Source PLoS One 5 (2010)12. - ISSN 1932-6203 - 9 p.
DOI http://dx.doi.org/10.1371/journal.pone.0015829
Department(s) Laboratory of Entomology
Microbiological Laboratory
PE&RC
Publication type Refereed Article in a scientific journal
Publication year 2010
Keyword(s) gambiae-sensu-stricto - human axillary odor - l-lactic acid - anopheles-gambiae - aedes-aegypti - pseudomonas-aeruginosa - diptera-culicidae - electrophysiological responses - pyruvate fermentation - oviposition responses
Abstract The malaria mosquito Anopheles gambiae sensu stricto is mainly guided by human odour components to find its blood host.

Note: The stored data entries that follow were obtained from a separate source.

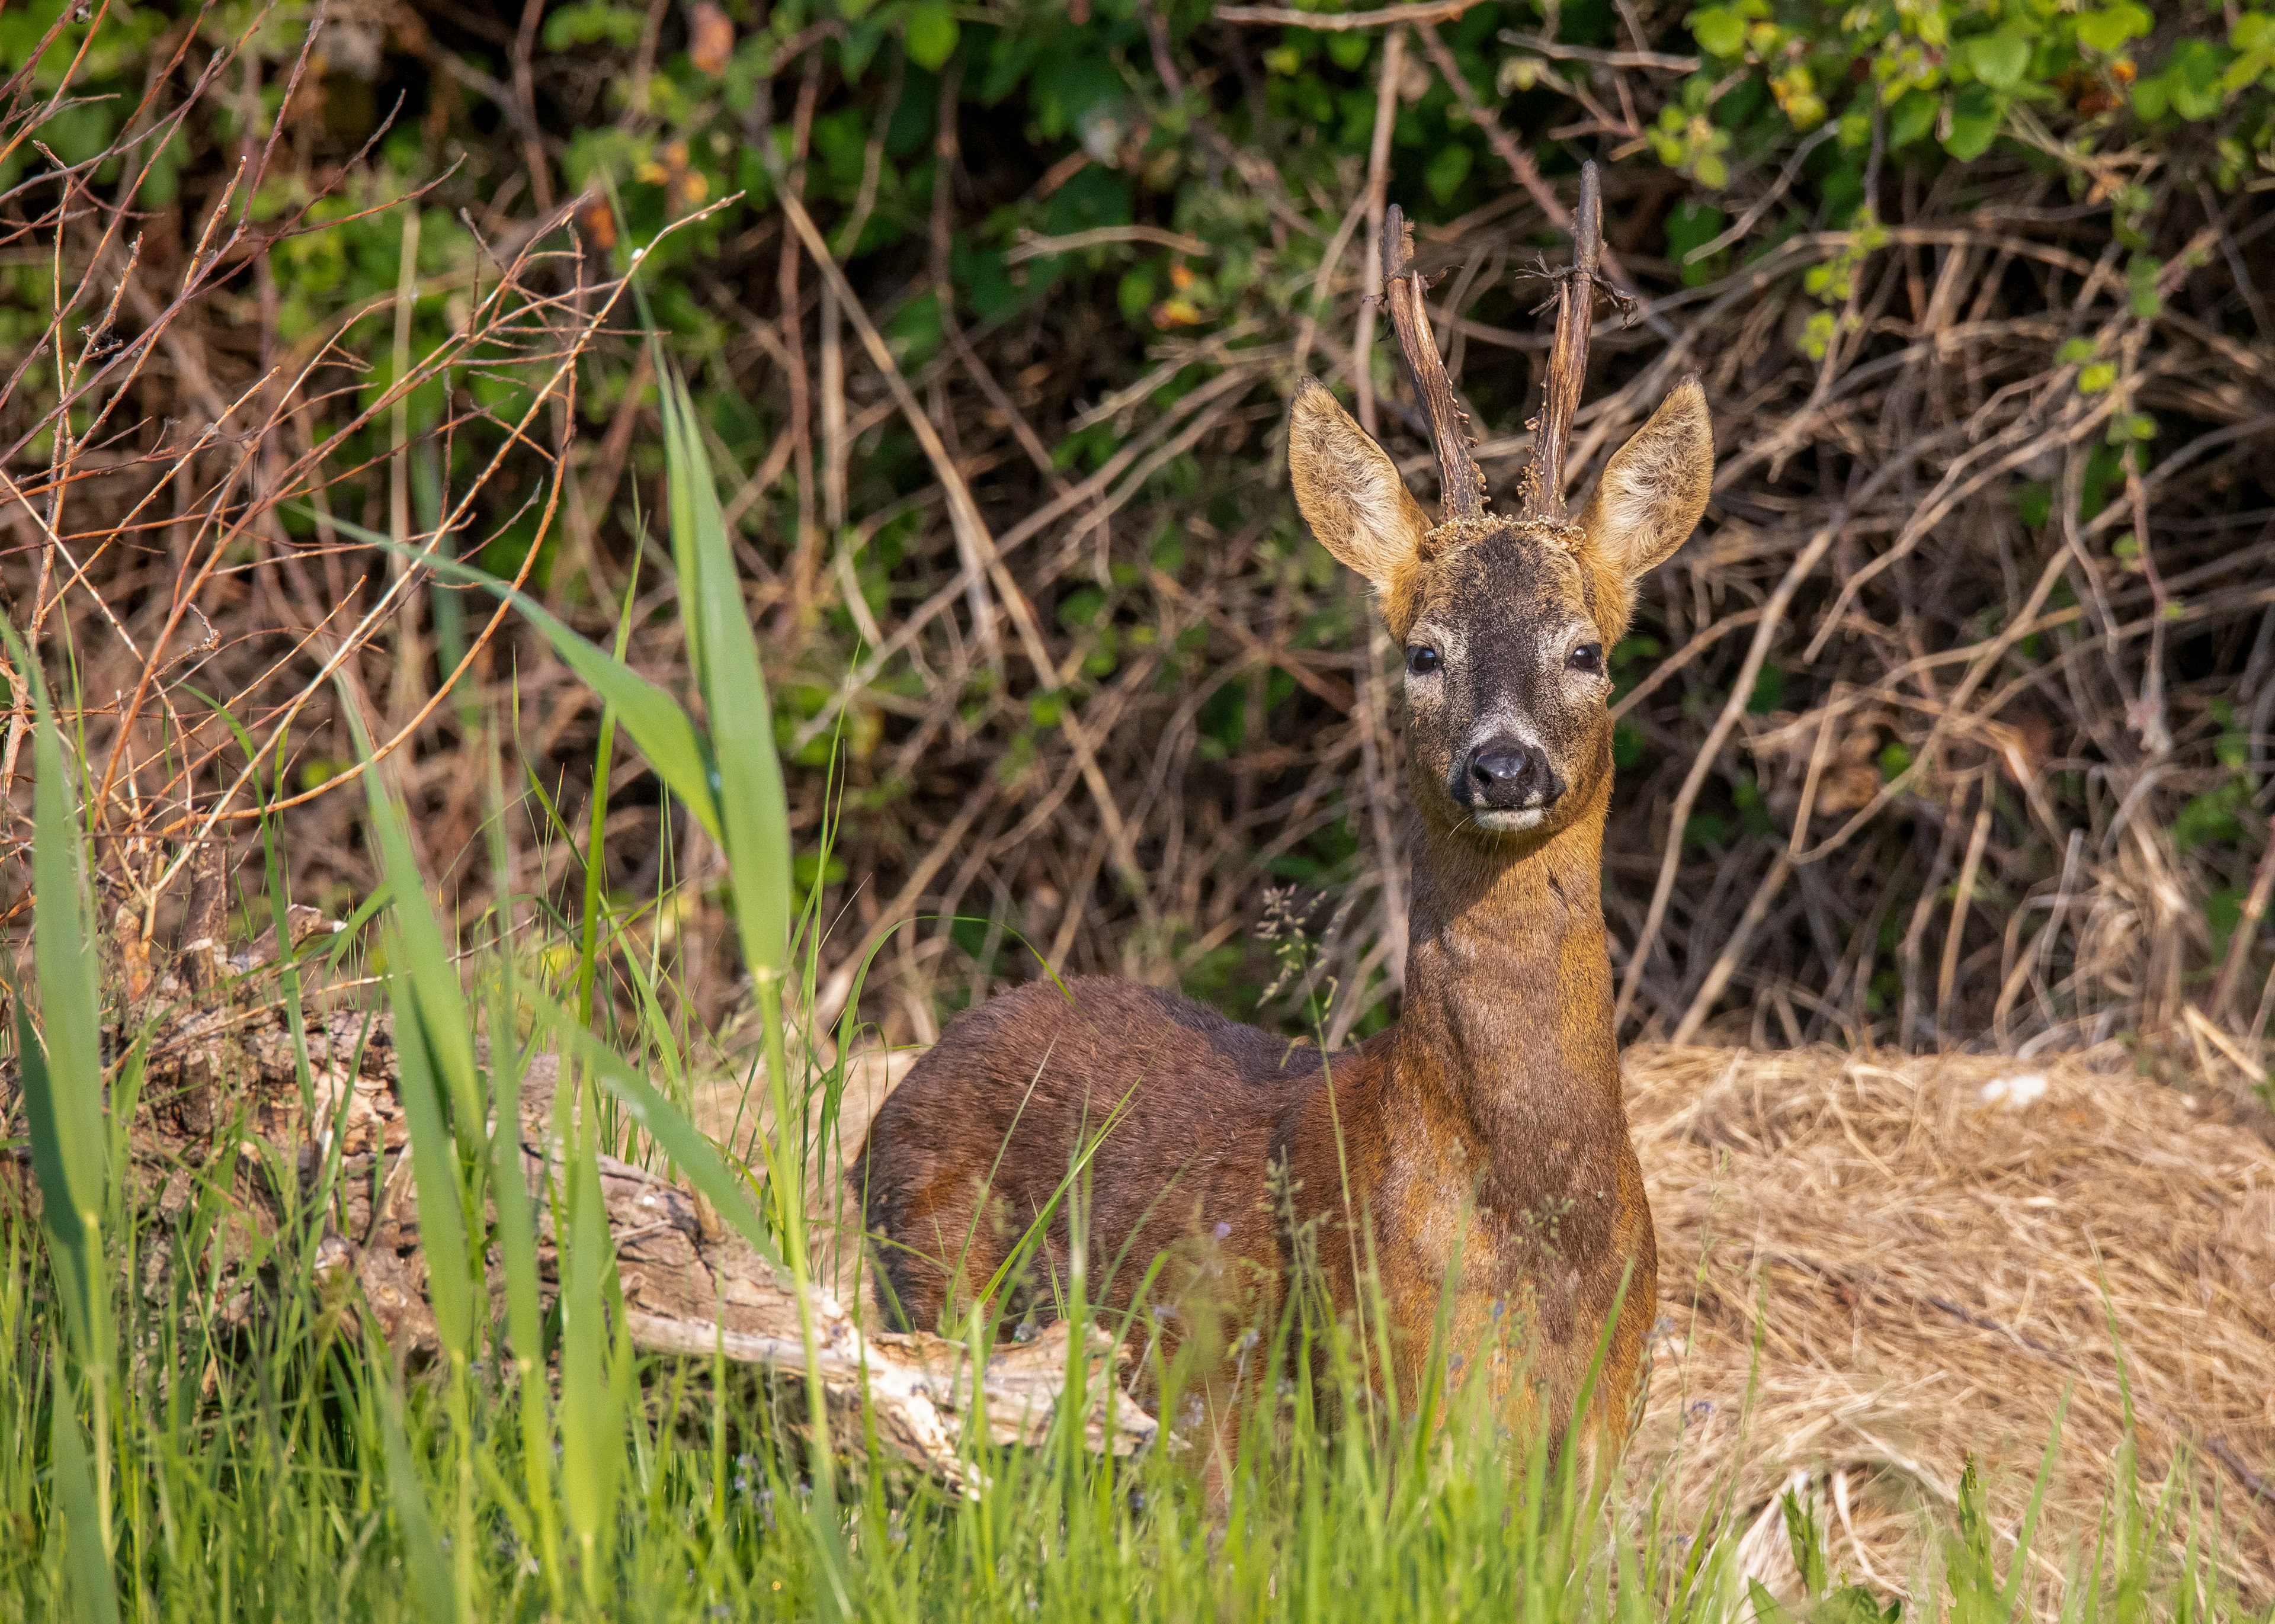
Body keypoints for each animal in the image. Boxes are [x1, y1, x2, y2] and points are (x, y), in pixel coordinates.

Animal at [853, 165, 1713, 1491]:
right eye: (1423, 652)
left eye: (1588, 650)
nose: (1502, 763)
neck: (1532, 1234)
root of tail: (904, 1084)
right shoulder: (1389, 1392)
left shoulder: (1599, 1427)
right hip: (935, 1282)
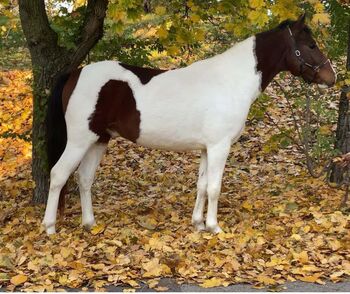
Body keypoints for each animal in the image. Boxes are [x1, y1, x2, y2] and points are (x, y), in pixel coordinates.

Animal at [43, 13, 336, 235]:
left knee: (84, 178)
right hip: (79, 140)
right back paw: (49, 227)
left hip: (98, 139)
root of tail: (75, 73)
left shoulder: (207, 148)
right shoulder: (219, 147)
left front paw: (198, 224)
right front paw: (214, 227)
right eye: (311, 45)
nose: (330, 77)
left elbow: (202, 186)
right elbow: (215, 188)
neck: (230, 80)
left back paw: (89, 224)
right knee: (58, 175)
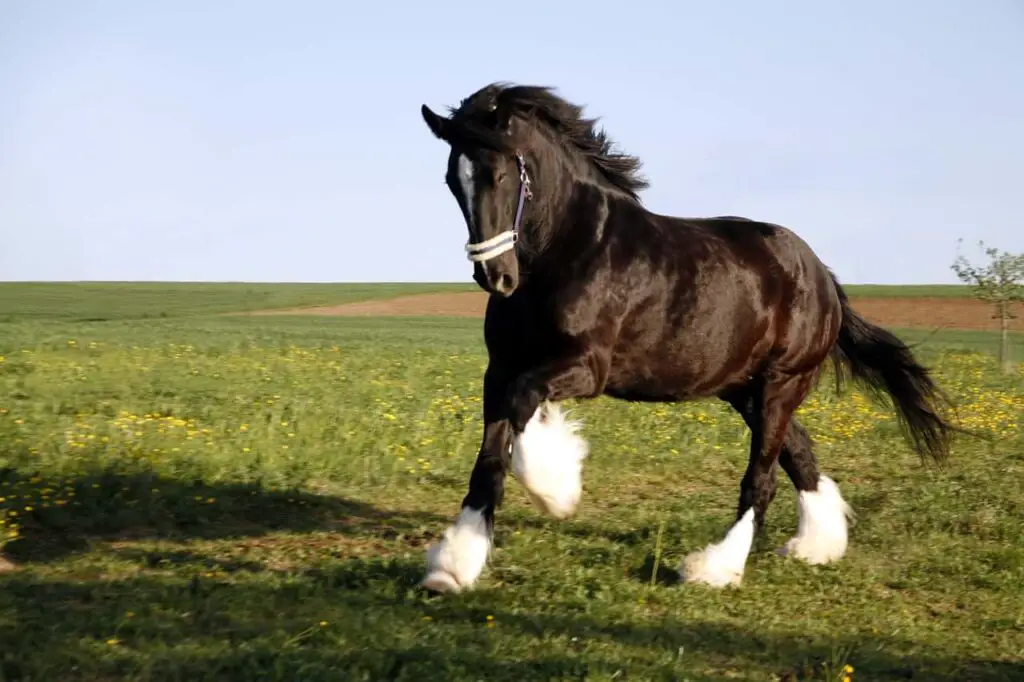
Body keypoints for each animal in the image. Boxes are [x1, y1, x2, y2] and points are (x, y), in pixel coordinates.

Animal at [413, 78, 950, 589]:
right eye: (452, 180)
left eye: (500, 174)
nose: (495, 277)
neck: (568, 249)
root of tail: (822, 277)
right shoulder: (500, 368)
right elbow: (489, 460)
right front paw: (452, 568)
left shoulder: (587, 367)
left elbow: (524, 409)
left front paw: (558, 491)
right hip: (746, 390)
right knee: (799, 455)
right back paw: (817, 545)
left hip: (782, 383)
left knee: (762, 479)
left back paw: (714, 568)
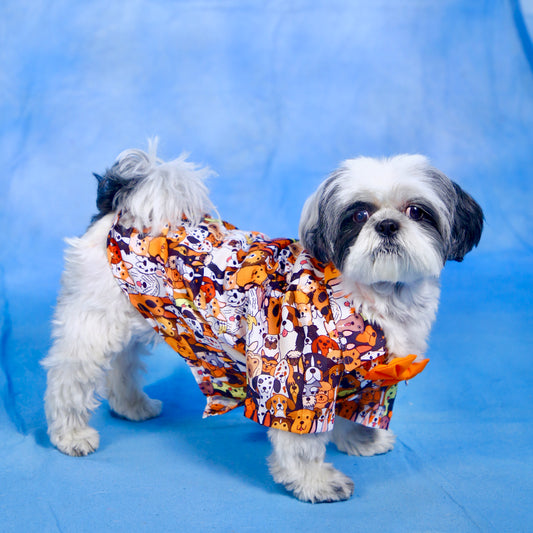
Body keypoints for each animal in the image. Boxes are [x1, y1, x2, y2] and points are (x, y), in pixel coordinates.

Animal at [41, 140, 482, 498]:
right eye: (358, 215)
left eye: (417, 211)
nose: (388, 224)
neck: (371, 296)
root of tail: (122, 208)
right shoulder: (297, 380)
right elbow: (301, 442)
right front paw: (315, 482)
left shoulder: (376, 379)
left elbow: (358, 411)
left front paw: (361, 440)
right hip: (94, 322)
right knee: (69, 378)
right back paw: (71, 434)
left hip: (142, 314)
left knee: (123, 364)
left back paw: (131, 406)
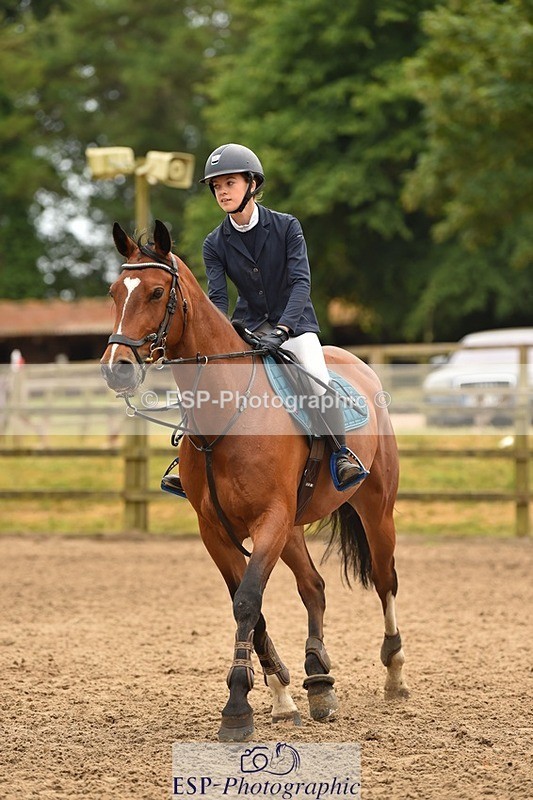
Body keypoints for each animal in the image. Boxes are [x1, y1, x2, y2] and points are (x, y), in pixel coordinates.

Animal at [100, 219, 409, 742]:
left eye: (157, 292)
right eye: (114, 292)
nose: (115, 369)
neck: (227, 415)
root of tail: (359, 365)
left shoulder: (270, 519)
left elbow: (247, 602)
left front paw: (238, 708)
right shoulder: (216, 530)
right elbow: (250, 606)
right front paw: (281, 695)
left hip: (373, 509)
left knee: (385, 581)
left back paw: (394, 674)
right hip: (293, 528)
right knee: (314, 586)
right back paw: (318, 682)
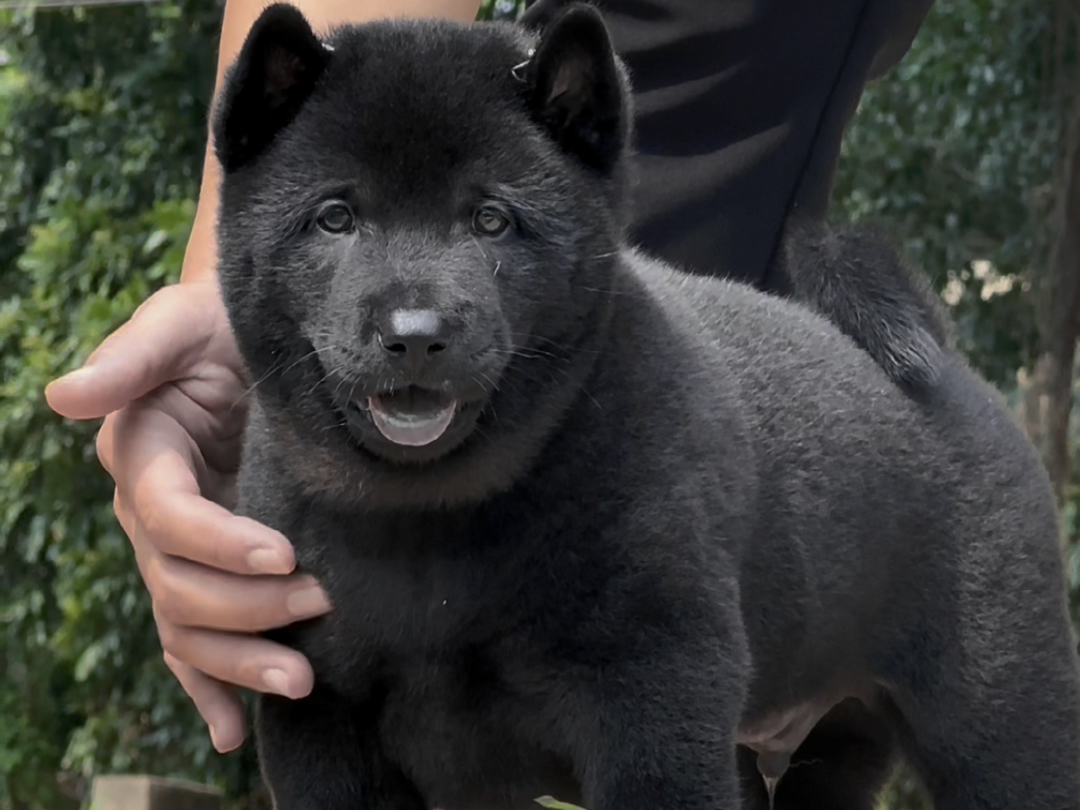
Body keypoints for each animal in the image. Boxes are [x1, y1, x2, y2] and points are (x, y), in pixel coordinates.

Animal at [212, 6, 1080, 810]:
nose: (417, 334)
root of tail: (954, 366)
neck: (427, 523)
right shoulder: (320, 722)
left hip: (1003, 723)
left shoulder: (655, 702)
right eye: (335, 217)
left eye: (492, 219)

Skin bacteria play an important role in the production of human body odour and when grown in vitro, skin bacteria produce volatiles that are attractive to A. gambiae. The role of single skin bacterial species in the production of volatiles that mediate the host-seeking behaviour of mosquitoes has remained largely unknown and is the subject of the present study. Headspace samples were taken to identify volatiles that mediate this behaviour. These volatiles could be used as mosquito attractants or repellents. Five commonly occurring species of skin bacteria were tested in an olfactometer for the production of volatiles that attract A. gambiae. Odour blends produced by some bacterial species were more attractive than blends produced by other species. In contrast to odours from the other bacterial species tested, odours produced by Pseudomonas aeruginosa were not attractive to A. gambiae. Headspace analysis of bacterial volatiles in combination with behavioural assays led to the identification of six compounds that elicited a behavioural effect in A. gambiae. Our results provide, to our knowledge, the first evidence for a role of selected bacterial species, common on the human skin, in determining the attractiveness of humans to malaria mosquitoes. This information will be used in the further development of a blend of semiochemicals for the manipulation of mosquito behaviour.